[Plain-text document sources]
=======

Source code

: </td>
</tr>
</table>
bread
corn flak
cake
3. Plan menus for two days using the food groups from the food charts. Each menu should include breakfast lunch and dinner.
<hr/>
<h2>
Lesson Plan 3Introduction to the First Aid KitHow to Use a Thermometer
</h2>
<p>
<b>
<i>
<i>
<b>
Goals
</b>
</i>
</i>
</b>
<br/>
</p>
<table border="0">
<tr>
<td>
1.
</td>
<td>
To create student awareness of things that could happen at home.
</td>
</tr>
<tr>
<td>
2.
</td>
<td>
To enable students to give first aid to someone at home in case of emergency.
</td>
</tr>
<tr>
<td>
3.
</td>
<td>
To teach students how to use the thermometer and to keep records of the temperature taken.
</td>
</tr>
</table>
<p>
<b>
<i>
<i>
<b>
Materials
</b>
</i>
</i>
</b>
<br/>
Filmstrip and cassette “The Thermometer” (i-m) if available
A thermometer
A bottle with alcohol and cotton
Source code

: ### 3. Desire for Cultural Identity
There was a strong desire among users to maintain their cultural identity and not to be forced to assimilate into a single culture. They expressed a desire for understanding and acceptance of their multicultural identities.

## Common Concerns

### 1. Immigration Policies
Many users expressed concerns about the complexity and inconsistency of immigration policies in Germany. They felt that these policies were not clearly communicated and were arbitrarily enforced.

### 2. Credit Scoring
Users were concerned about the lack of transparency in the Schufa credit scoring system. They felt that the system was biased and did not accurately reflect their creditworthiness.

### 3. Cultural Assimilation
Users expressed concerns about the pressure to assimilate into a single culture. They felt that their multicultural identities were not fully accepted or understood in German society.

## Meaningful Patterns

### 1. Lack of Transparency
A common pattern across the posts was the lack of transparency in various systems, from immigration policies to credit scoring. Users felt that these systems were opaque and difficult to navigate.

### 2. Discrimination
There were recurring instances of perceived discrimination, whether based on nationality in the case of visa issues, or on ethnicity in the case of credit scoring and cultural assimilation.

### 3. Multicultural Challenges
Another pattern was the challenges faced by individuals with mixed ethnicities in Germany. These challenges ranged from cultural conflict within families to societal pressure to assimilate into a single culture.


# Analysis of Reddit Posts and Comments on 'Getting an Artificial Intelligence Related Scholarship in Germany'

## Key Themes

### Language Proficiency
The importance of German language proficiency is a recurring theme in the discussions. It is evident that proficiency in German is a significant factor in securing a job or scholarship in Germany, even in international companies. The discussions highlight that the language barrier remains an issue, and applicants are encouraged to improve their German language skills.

=======

*About this task*. Reproduce the lines above word for word, starting at the line that contains "### 3. Multicultural Challenges" and continuing through the last line of the records.

*Written solution*.
### 3. Multicultural Challenges
Another pattern was the challenges faced by individuals with mixed ethnicities in Germany. These challenges ranged from cultural conflict within families to societal pressure to assimilate into a single culture.


# Analysis of Reddit Posts and Comments on 'Getting an Artificial Intelligence Related Scholarship in Germany'

## Key Themes

### Language Proficiency
The importance of German language proficiency is a recurring theme in the discussions. It is evident that proficiency in German is a significant factor in securing a job or scholarship in Germany, even in international companies. The discussions highlight that the language barrier remains an issue, and applicants are encouraged to improve their German language skills.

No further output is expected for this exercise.